第1章 「中流化」から「下流化」へ(未完成品)



 この章で三浦展は、下流が増えることによって、社会の全体的な収入が減ることを説明している。そして、その数値的説明だけなら、この章で私が取り上げるべきことはなにもない。

 だが、決してこの章は数値を解説するだけの存在ではない。この本を読むにあたって、もっとも危険なのは表層的な数値に騙されることだ。三浦展の真の意図(本人が意識しているかどうかは知らない)は数値ではなく、その数値を取り上げている事例の方にある。この本を批判するためには、本来ならAとかBという変数として用意されるべき箇所に書かれている単語に注目する必要がある。



 ここで三浦展が例としてあげているのは、「スーツ」である。

 そして、30ページにはこのような文章がある。


 国民の多くが、中流を目指すため、中流であることを確認するためには消費をしなくなる。あるいは、中流であることを象徴するようなものが売れなくなる。いや、すでに売れなくなっている。

 とんでもなく大仰な文章ではあるが、この言葉がこの章においての三浦展の意図を存分に語ってくれている。つまり、「スーツ」こそが、「中流を象徴するもの」なのである。

 三浦展は、スーツというものを用いて、下流化によってその販売額が目減りすることを指摘するが、その実は数値ではなくて、「スーツが売れなくなっているという問題」そのことこそが、三浦展がもっとも強調したいことなのである。



 かつて、バブルの時代、いや、サラリーマン層が飛躍的に拡大していた時代においては「スーツがビジネスマンの価値を決める」と思われていた時代があった。

 みなさんも社会人になる前に「初任給で、最高のスーツを買いなさい。そうすればそのスーツに似合うだけのライフスタイルが自然と身についてくる」などという話を聞かされた覚えがあるのではないだろうか。

 実際、かつてのオーダーメイドスーツの値段というのは、大卒の初任給とほぼ同額という基本路線があった。また、三浦展が就職をし、初任給を得たであろう1980年前後の大卒の初任給は、ほぼ10万円強(仙台市男女共同参画推進センターによる一覧 PDF資料)であった。

 この本に示されている「上物のスーツ 10万円」というのは、そういう数値なのだ。

 結局、この章の主題は、「初任給で10万円のスーツを買うようなライフスタイルが「中流」を維持した」という、三浦展世代の自画自賛に過ぎない。

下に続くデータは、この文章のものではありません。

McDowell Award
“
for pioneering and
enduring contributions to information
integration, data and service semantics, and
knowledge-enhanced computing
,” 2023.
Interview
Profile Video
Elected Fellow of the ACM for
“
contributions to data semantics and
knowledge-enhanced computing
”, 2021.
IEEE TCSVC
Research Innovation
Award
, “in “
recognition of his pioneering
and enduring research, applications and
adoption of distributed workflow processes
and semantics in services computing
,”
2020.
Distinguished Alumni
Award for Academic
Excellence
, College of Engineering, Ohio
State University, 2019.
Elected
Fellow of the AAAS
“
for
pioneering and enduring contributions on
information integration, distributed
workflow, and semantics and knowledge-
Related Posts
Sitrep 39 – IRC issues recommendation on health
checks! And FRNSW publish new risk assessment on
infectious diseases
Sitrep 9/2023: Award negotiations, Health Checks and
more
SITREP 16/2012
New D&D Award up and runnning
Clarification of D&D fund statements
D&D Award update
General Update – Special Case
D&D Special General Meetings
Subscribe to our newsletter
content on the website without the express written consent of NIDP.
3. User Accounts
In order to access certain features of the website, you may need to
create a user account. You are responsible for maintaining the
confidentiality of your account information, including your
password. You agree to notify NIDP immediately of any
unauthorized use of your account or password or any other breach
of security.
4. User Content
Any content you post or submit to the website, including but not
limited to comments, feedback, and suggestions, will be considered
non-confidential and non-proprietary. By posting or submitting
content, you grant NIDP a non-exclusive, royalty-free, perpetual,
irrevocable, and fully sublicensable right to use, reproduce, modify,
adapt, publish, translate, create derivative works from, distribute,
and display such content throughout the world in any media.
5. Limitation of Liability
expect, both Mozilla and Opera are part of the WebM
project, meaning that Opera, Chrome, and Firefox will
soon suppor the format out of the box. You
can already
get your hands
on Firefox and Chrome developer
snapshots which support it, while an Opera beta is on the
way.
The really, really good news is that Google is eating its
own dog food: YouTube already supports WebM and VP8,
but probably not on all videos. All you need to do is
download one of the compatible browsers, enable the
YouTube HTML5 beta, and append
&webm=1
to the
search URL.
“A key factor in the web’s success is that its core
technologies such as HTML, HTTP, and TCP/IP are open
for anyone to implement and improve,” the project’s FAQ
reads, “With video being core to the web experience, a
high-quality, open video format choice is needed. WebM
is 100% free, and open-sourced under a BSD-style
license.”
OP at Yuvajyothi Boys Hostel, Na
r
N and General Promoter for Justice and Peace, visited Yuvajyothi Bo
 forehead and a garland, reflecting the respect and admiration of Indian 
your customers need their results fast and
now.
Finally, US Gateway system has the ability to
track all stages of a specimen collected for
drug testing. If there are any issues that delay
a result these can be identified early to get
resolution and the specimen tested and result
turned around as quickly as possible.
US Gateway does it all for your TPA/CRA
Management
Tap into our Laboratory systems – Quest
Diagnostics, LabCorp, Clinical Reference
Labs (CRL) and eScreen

 その一方で、三浦展は第6章で「下流」のライフスタイルをこう定義している。


・パソコン(Personal Computer)

ページャー(Pager) =携帯電話

プレイステーション(Play Station)=テレビゲーム

以上3つが団塊ジュニアの特に「下」における三種の神器であろう。

 先にあげた引用を用いれば、これらのものは「下流であることを象徴するようなもの」となる。

 だが、これらの品物がスーツと何か違うとでも言うのだろうか?

 スーツが三浦展世代のステイタスだったというなら、この三種の神器でステイタスといえるのは、携帯電話だろう。

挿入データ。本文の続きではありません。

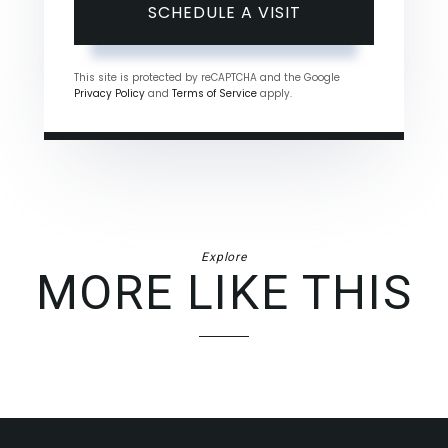
This site is protected by reCAPTCHA and the Google
Privacy Policy
and
Terms of Service
apply.
Explore
MORE LIKE THIS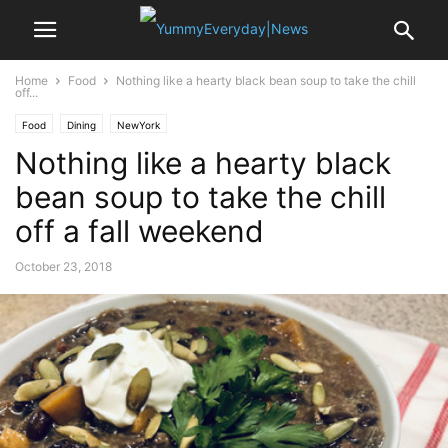
Home
Food
Nothing like a hearty black bean soup to take the chill
off...
Food
Dining
NewYork
Nothing like a hearty black
bean soup to take the chill
off a fall weekend
October 23, 2018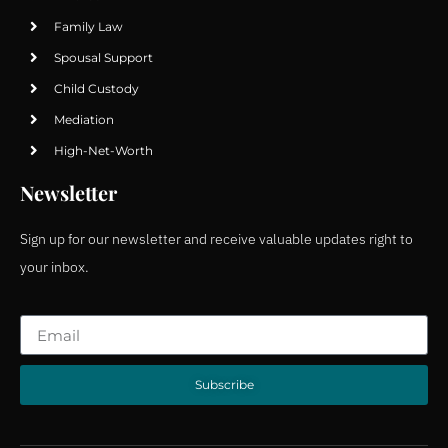
Family Law
Spousal Support
Child Custody
Mediation
High-Net-Worth
Newsletter
Sign up for our newsletter and receive valuable updates right to
your inbox.
Subscribe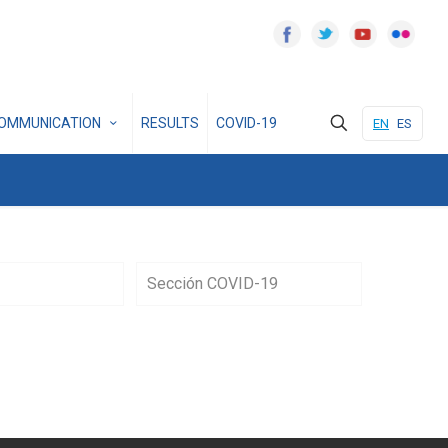
OMMUNICATION
RESULTS
COVID-19
EN
ES
Sección COVID-19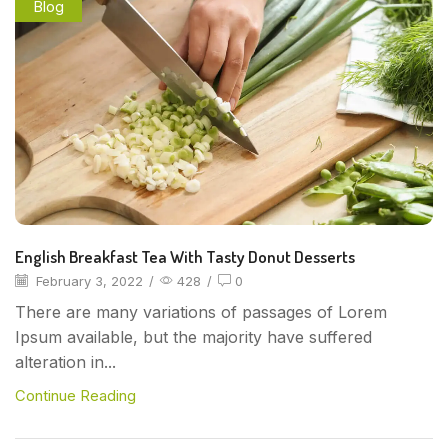
Blog
English Breakfast Tea With Tasty Donut Desserts
February 3, 2022
/
428
/
0
There are many variations of passages of Lorem
Ipsum available, but the majority have suffered
alteration in...
Continue Reading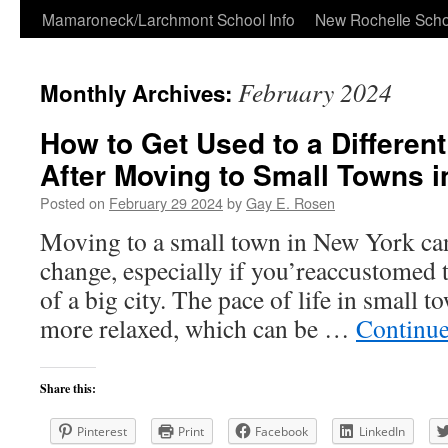
Skip
Mamaroneck/Larchmont School Info
New Rochelle Scho
to
February 2024
Monthly Archives:
content
How to Get Used to a Different
After Moving to Small Towns 
Posted on
February 29 2024
by
Gay E. Rosen
Moving to a small town in New York can 
change, especially if you’reaccustomed t
of a big city. The pace of life in small 
more relaxed, which can be …
Continue
Share this:
Pinterest
Print
Facebook
LinkedIn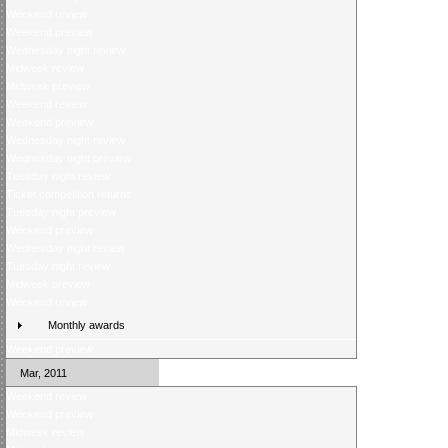
Weekend review
Weekend preview
Wednesday night review
Midweek review
Midweek preview
Weekend review
Weekend preview
Wednesday night review
Wednesday night preview
Tuesday night review
Ticket competition returns
Tuesday night preview
Weekend preview
Wednesday night review
Tuesday night review
Midweek preview
Weekend review
Monthly awards
Weekend preview
Mar, 2011
Weekend review
Weekend preview
Midweek review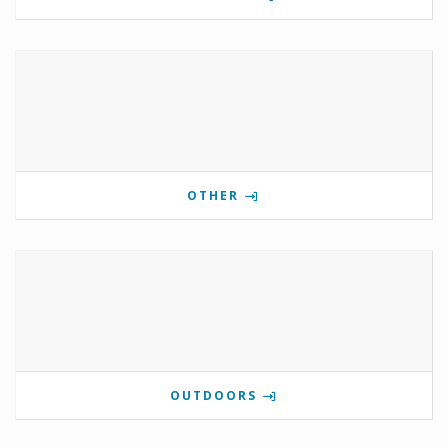
OTHER
OUTDOORS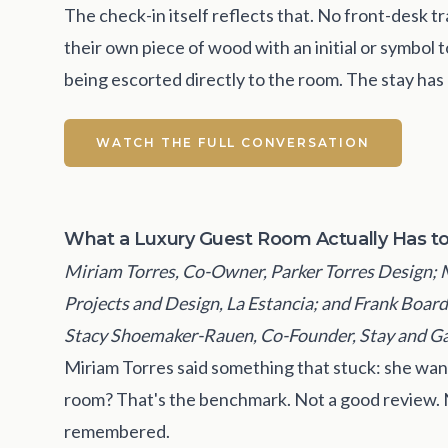
The check-in itself reflects that. No front-desk
their own piece of wood with an initial or symbol
being escorted directly to the room. The stay ha
WATCH THE FULL CONVERSATION
What a Luxury Guest Room Actually Has t
Miriam Torres, Co-Owner, Parker Torres Design; 
Projects and Design, La Estancia; and Frank Boar
Stacy Shoemaker-Rauen, Co-Founder, Stay and Ga
Miriam Torres said something that stuck: she wants
room? That's the benchmark. Not a good review. 
remembered.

「高級なスーツを買うこと」と、「携帯電話を買うこと」の間に、根本的な何か違いがあるのだろうか?

 携帯電話を買い、利用を持続する原因は「もっているのが当たり前だから」だろう。

 携帯の契約数はすでに9,000万件に近づきPHSまで含めれば、契約件数を日本の人口で割った全国普及率は、70%を超える。この数値は赤ちゃんから老人までの数値であるから、『下流社会』で槍玉に上げられる若者に限れば、その普及率は90%を超えることは間違いない。

 ならば携帯電話を持つ、もっとも重要な理由は「普通であること」であろう。

「みんなが持っているから、自分も買う」。これはまさに三浦展の言う「中流を目指すため、中流であることを確認するための消費」そのものではないだろうか?

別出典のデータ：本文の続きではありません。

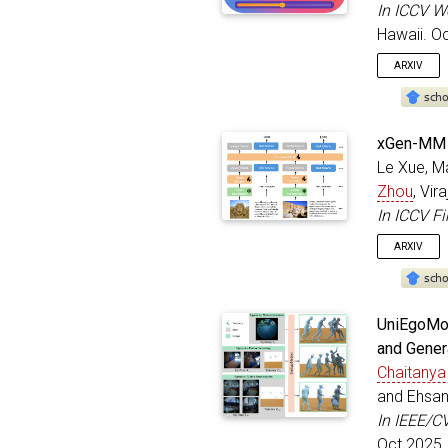
year
In ICCV W
addre
Hawaii. O
doi
=
}
ARXIV
@inproc
xGen-MM (
autho
Le Xue, M
title
Zhou
, Vir
bookt
addre
In ICCV F
month
ARXIV
year
}
@inproc
UniEgoMot
title
and Gener
autho
Chaitanya
bookt
addre
and Ehsan
month
In IEEE/C
year
Oct 2025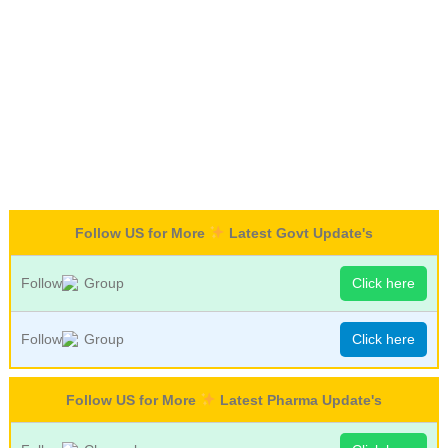
Follow US for More
Latest Govt Update's
Follow
Group
Click here
Follow
Group
Click here
Follow US for More
Latest Pharma Update's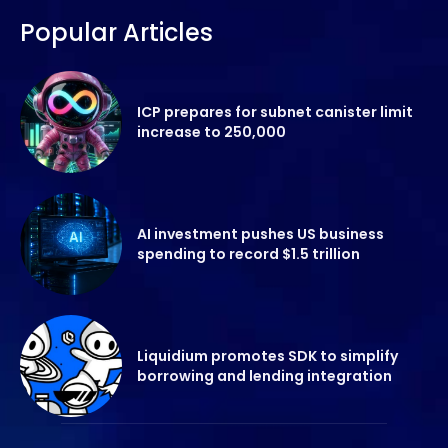
Popular Articles
ICP prepares for subnet canister limit
increase to 250,000
AI investment pushes US business
spending to record $1.5 trillion
Liquidium promotes SDK to simplify
borrowing and lending integration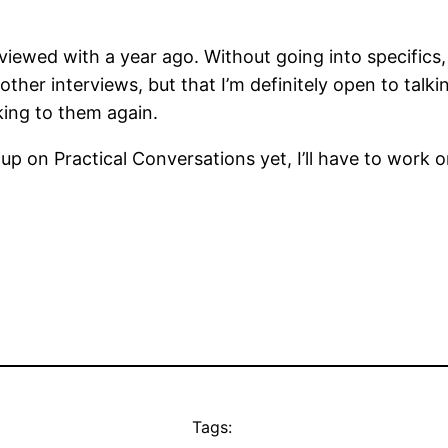
ewed with a year ago. Without going into specifics, t
other interviews, but that I’m definitely open to tal
king to them again.
 up on Practical Conversations yet, I’ll have to work 
Tags: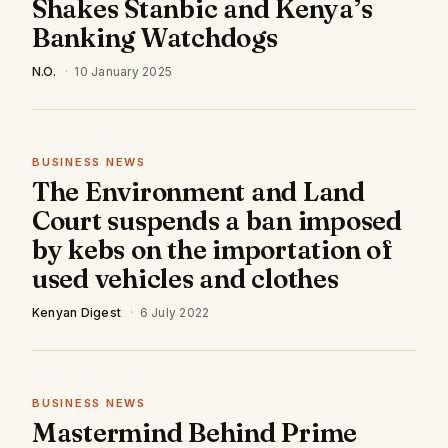
Shakes Stanbic and Kenya’s
Banking Watchdogs
N.O.
·
10 January 2025
BUSINESS NEWS
The Environment and Land
Court suspends a ban imposed
by kebs on the importation of
used vehicles and clothes
Kenyan Digest
·
6 July 2022
BUSINESS NEWS
Mastermind Behind Prime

 三浦展の言う「中流を確認するためのスーツ」と「下流の神器である携帯電話」は同じものである。

 ただ、唯一違うのが、スーツをみんなが買う状況が、経済的に中層であった若者の中にあり、携帯電話をみんなが買う状況が、経済的に下層である若者の中にあったという部分である。

 つまり、「上物のスーツを買うから中流、携帯を買うから下流」なのではなく、「かつての一億総中層の時代に、上物のスーツを買う文化があり、現在の階層化社会の時代に、携帯電話を買う文化がある」のである。



 ライフスタイルが経済性を生み出すような三浦展の論理は、主客が完全に逆転している。



 そして、さも簡単に我々が経済をコントロールできるかのような幻想を

 我々の意識で経済環境をコントロールできるかのような幻想をふりまいている。



 こうした「主客逆転」こそが、『下流社会』を貫くインチキの正体である。